After going over verbal defense, Nicole moved on to physical defense. She identified physical weak spots on Davidson’s body, like the neck, groin and eyes. She then identified the strong points on her body, like her teeth, elbows and knees. She showed different scenarios of attack, involving the attacker grabbing the wrists, grabbing from the behind or on the ground. The sequence of using the strong points on her body against Davidson’s weak points is dubbed the “badass ballet.” Nicole emphasized the ability to take advantage of the man’s groin, and the power of the woman’s behind.

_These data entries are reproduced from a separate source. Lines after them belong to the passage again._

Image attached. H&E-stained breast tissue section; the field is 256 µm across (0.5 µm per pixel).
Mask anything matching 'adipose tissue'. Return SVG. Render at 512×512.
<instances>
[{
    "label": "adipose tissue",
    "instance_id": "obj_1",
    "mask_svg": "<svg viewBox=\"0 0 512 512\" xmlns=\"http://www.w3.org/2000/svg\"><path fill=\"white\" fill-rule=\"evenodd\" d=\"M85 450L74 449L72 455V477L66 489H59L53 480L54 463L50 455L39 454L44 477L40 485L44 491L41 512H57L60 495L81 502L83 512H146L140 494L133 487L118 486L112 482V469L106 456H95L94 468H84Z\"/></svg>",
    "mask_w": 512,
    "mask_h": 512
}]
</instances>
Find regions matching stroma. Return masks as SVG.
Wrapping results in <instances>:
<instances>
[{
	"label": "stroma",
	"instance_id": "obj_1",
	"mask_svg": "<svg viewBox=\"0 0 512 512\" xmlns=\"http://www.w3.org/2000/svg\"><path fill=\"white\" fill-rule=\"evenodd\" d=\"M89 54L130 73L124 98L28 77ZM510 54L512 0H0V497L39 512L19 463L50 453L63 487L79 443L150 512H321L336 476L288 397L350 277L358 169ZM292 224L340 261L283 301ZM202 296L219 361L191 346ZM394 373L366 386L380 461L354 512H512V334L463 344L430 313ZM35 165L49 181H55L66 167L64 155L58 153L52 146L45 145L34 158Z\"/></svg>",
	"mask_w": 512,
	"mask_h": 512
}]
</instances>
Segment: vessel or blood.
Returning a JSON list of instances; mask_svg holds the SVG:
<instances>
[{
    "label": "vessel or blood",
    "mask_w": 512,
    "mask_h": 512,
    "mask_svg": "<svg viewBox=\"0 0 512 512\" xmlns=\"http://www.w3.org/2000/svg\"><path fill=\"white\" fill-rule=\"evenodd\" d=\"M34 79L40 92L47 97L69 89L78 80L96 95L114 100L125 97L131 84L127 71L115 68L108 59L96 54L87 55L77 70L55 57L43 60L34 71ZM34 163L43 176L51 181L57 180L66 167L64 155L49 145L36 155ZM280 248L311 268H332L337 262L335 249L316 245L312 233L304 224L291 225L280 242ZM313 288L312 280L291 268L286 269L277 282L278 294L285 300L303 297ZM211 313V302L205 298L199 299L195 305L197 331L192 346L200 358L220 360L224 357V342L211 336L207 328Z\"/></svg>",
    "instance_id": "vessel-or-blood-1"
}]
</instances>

Continuing her demonstrating of physical defense, Nicole showed different weapons and the correct techniques to use them. These weapons included car keys, pepper spray, cell phones, pens and pencils, and even high heeled shoes. Despite the vast amount of weapons available, she emphasized the fact that any weapon brought into an attack can be used against you, so it is important to have proper training in using weapons. GFB offers practice canisters of pepper spray so you can be prepared to use it in an attack.

Slade and Thayer were inspired to bring this program to Nantucket due to an increase in stories in the news about sexual assault nationwide and locally. Slade’s teammate on her off-island lacrosse team had something similar to GFB come to their community. GFB was brought to Nantucket through Slade’s and Thayer’s organization, Liv & Liz for Literacy, a program that provides a book to every child born on Nantucket.

“I think it was definitely a good introductory class into verbally how to stop someone, or different ways to use your body, and I think it gives people the idea ‘wow, danger is out there,’ and now they know if they want to further protect themselves, they can take the class,” said Slade.

“I had been wanting to work on women’s issues for a while, like I’ve always been very passionate about it. When I wake up in the morning, first of all, I think, what am I? First, I’m human, then I’m a woman. Why don’t I focus my efforts on trying to help women? I’m very passionate about self-defense and just empowering people,” said Nicole.

Nicole works for interACT, which is a theatre troupe that performs interactive sexual assault prevention for the United States Navy. This company works with the company that runs GFB.

“I feel empowered, I feel safe. Verbal strategies were the hardest for me and I feel like for a lot of women, that’s the hardest thing for them, being able to say no and setting boundaries. With the Girls Fight Back Academy, we did self-defense where we do exclusively verbal strategies for like an hour or two.”

It’s empowering to be like okay, I can say this. Its okay for me to say this, and who cares, I would rather be safe than nice,” said Nicole. “I can see like the lightbulbs going on, their brains turning. Some of these things maybe things they’ve never heard of before, they might not have known, like hey, I can say no, or at least felt empowered to say it. Or maybe felt like self-defense was like is something that they couldn’t do, and they realize how simple it is, and they’re like oh my gosh, I could totally do that if I needed to.”